Needless to say, no SYWH mixtape would be complete without a BC13 track! They are the definition of "stuff I love but you, the reader, will hate," and one of my favorite bands of the past year-and-a-half or so.

By now everyone with an internets connection has seen and heard BrokeNCYDE's breakthrough single "Freaxxx," so I wanted to include something fresh that you probably haven't heard. It's a remix of a track from the BC13 EP by notable "battle rapper" Mac Lethal, and to my knowledge only found on the underground release "Tha $c3n3 MiXtApE." Shit... what you know about some BC13 mixtape tracks, son?? This is a deep cut, dawg! Featuring a verse by Mac Lethal, this one is sure to impress all your friends at the next dance party.


BTW, head over to Hella Mass Tight and check out the shirt designs we did for BC13-- hit up Phat J or Mikl and tell them how stoked you are on them!


--

I'm a sucker for lovers

Forever The Sickest Kids "IDKAYBICTD"
FTSK are my favorite band and this might be my favorite FTSK song. That means it ranks pretty highly on my list of favorite jamz. The full title is "I Don't Know About You But I Came To Dance," and I don't know about you, but I think this song should be a fucking chartopper. Aside from a super catchy melody, the lyrics hit home if you're like me and have dated a lot of lame girls: "I'll place a bet against the bets that I'm a genuine hypocrite for choosing girls with blonde hair over brains." I've met these dudes a few times, and although the singer is kind of a weiner, they are super cool guys who I back 100%-- solid bros who seem to be genuinely good kids.

Did I sound old when I called them "kids?" That is because I *am* old, much to my dismay. I think I saw this band 5 times last year, and I will admit that it was one of the rare times where I felt way too fucking old to be there.
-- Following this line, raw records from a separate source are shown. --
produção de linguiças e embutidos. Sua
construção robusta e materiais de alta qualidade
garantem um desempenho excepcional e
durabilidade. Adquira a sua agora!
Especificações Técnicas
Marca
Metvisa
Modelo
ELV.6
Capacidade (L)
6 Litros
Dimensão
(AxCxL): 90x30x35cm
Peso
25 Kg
I was srsly twice as old as most of the kids there, with the crowd made up of 90% girls under 15 accompanied by their hapless, grumpy parents who glared at me for obscuring their daughters' view of Kyle (SYWH BFF BloodyGuts says he is pretty dreamy, no homo). The good news is that meant the bar was literally vacant and I could get fucked up without fighting a crowd of indie fggts elbowing each other for the chance to buy a PBR, but it was definitely weird. But you know what? Fuck it-- I've paid my dues and I'm not going to let some middle school girl tell me I can't rock out to FTSK, watch The Suite Life On Deck, and read the Delia's catalog!

DETHRONE THE SON OF GOD

Havohej (outro)
What better counterpoint to Attack Attack!'s intro than an outro by one of the truvest of the trve black metal bands, Havohej? (That's "Jehovah" backwards, in case you missed it) These fucking weirdos from North Jersey were playing black metal as Profanatica back in the late 80s, way before any of those clowns in Scandanavia, and made their name by doing things like drinking each other's piss and masturbating on bibles. Pretty sweet, right?? OK so maybe that stuff was kinda weird and gay, but this song is fucking hilarious-- especially when he starts screaming about "fuck the holy asshole", "vomit on the cross" and something about "covered in black shit." Tough grime like that sounds like a job for the Mr. Clean Magic Eraser!

--

Drink fuck and fight

Bonus Track: Skarhead "DFF"
Not listening to Skarhead = major scene foul! If you don't know why everybody who knows what's up loves this band, read my interview with Skarhead ringleader Ezec and take notes. End of story.


(if you work for a label, let me know and I'll take down anything you own, but you should think of this as promotion not piracy-- don't rain on the parade!)